Mark Drakeford said all over-18s the country will be offered a first dose by next Monday, if they've not had one yet.
The Welsh Government also aims to offer a second dose by the end of September, he said.
He said: "We will make the offer of vaccination to all eligible adults six weeks ahead of schedule and we expect to reach 75% take-up across all priority groups and age groups a month ahead of target.
"This is a remarkable achievement and a tribute to the hard work of all those involved in the programme - to all those doing the complex work of planning behind the scenes and to the thousands of people vaccinating and helping to run the clinics across the country."
It comes after Wales last week said it had started to vaccinate people in the 18-29 age group.

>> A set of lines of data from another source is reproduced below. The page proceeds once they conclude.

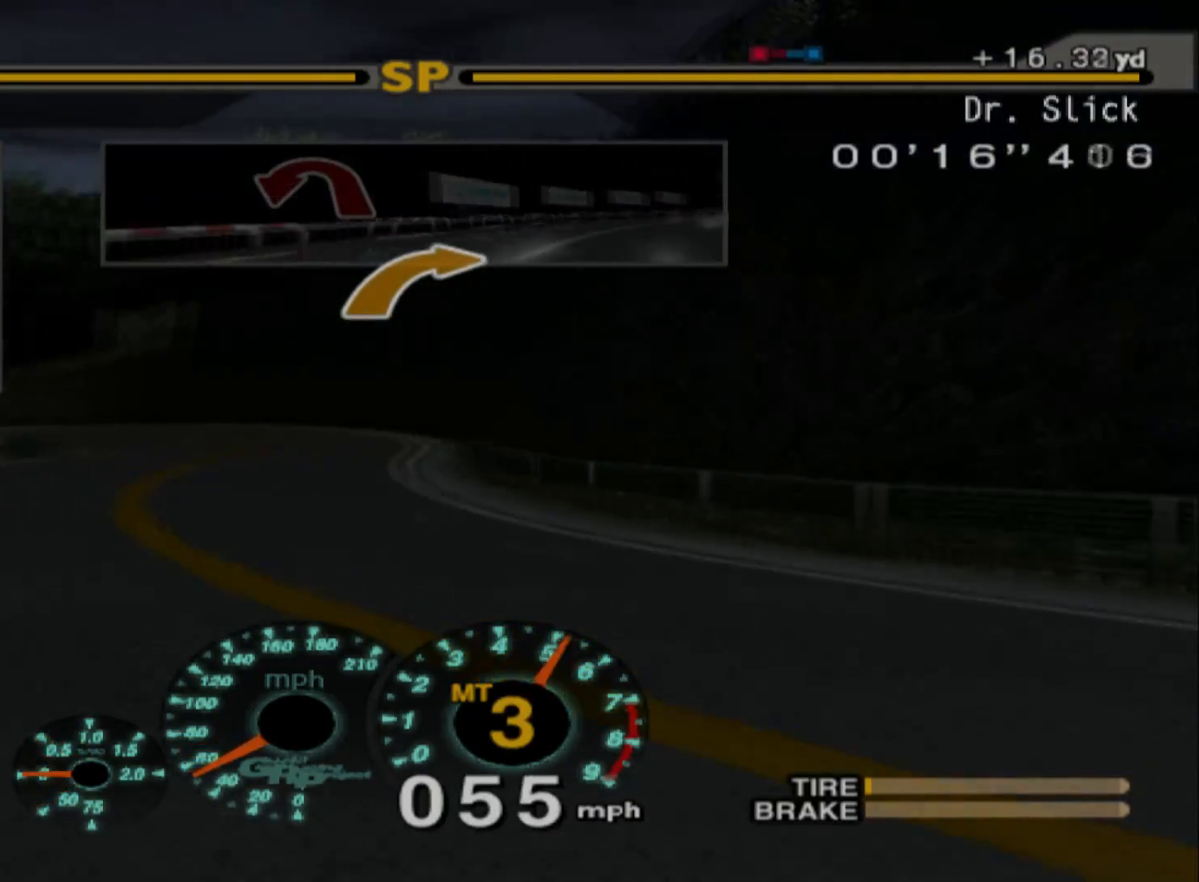
{"buttons": ["R2"], "left_stick": "left", "events": [[100, "left_stick", "center"], [283, "left_stick", "left"]]}
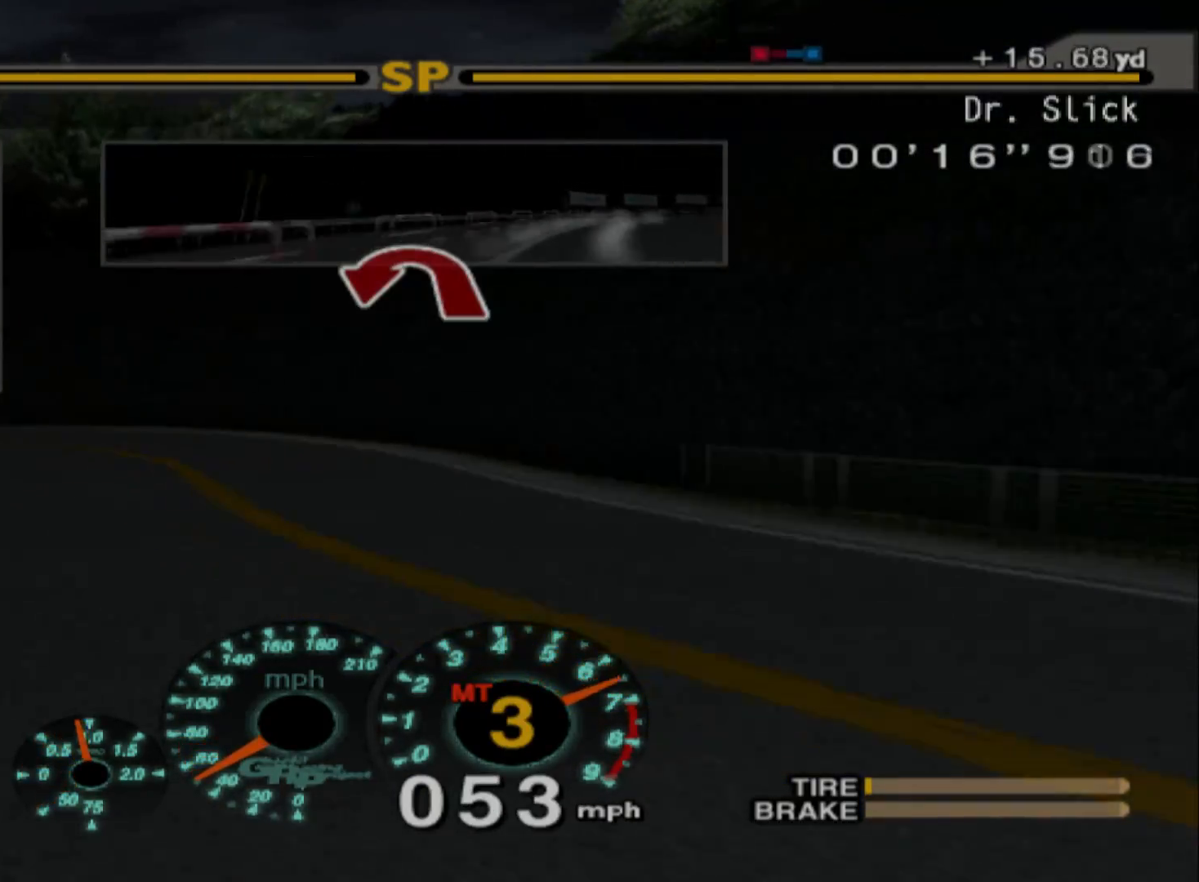
{"buttons": ["L2"], "left_stick": "left", "events": [[17, "left_stick", "center"], [367, "left_stick", "left"], [417, "R2", "up"], [483, "L2", "down"]]}
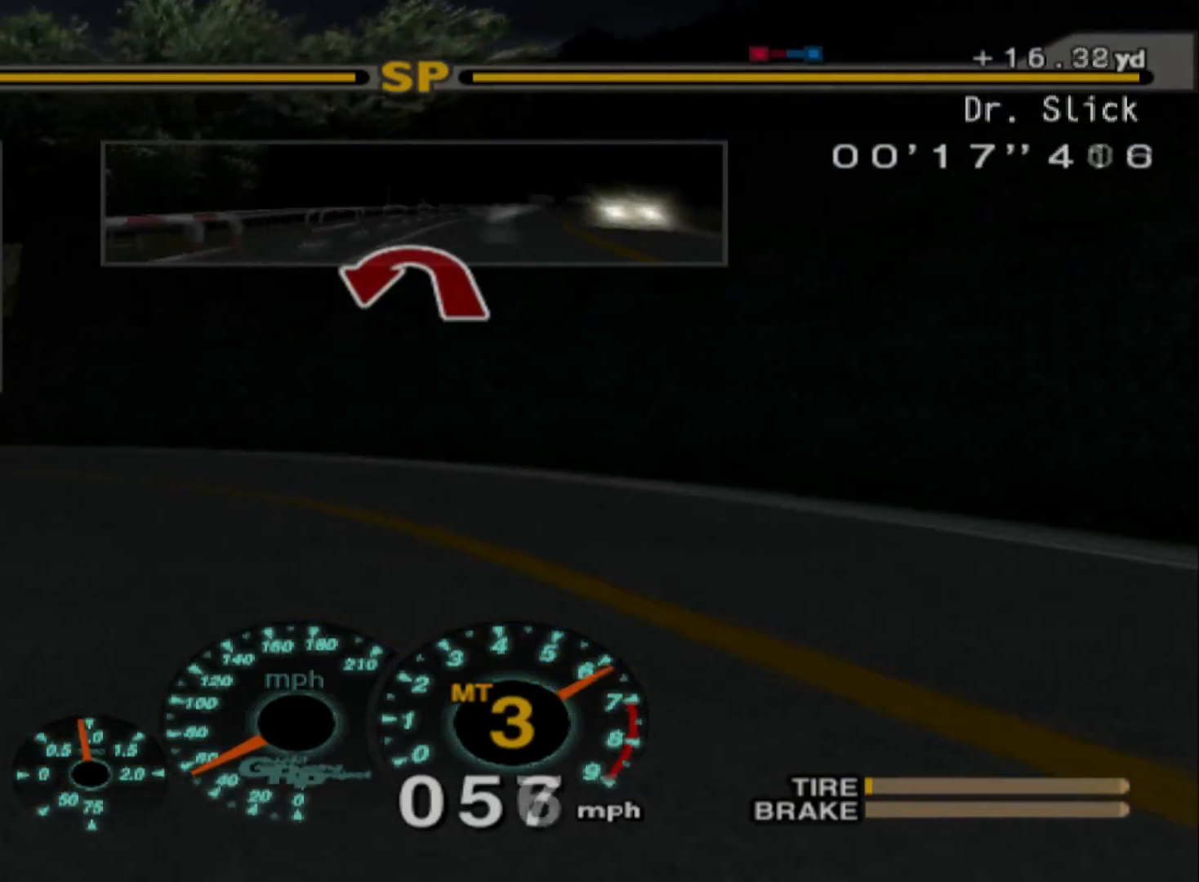
{"buttons": ["L2"], "left_stick": "left", "events": []}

In England, under-30s will be able to start signing up for their Covid jabs this week - giving the government plenty of time to hit its July 31 target.
Health Secretary Matt Hancock announced people in their 20s would begin receiving invitations to get inoculated within days as he urged people to get vaccinated as soon as they can.
He also signalled support for vaccinating secondary school pupils after the UK's medicines regulator said the Pfizer jab was safe for children over 12-years-old.
Ministers are ramping up the vaccine programme to see off the threat of the new Delta variant - with latest evidence showing the strain is 40% more transmissible than the previously dominant Kent variant.

Mr Hancock said vaccines had "severed but not broken" the link between surging Covid cases and a rise in people being admitted to hospital.
Some 33,496 people have tested positive for Covid in the UK in the latest seven days - up 49% in a week.
But the number of patients admitted to hospital was 869, down 0.3% on the week before.
Solicitor General Lucy Frazer told LBC: "What we know at the moment is that the infection rate is rising, but that’s not seeping out in hospitalisations at the rate that it did in the other lockdowns.
"So we are seeing a flat lining of hospitalisations and the reason for that is, the reason you were identifying earlier on your programme, that the vaccination programme has been so successful."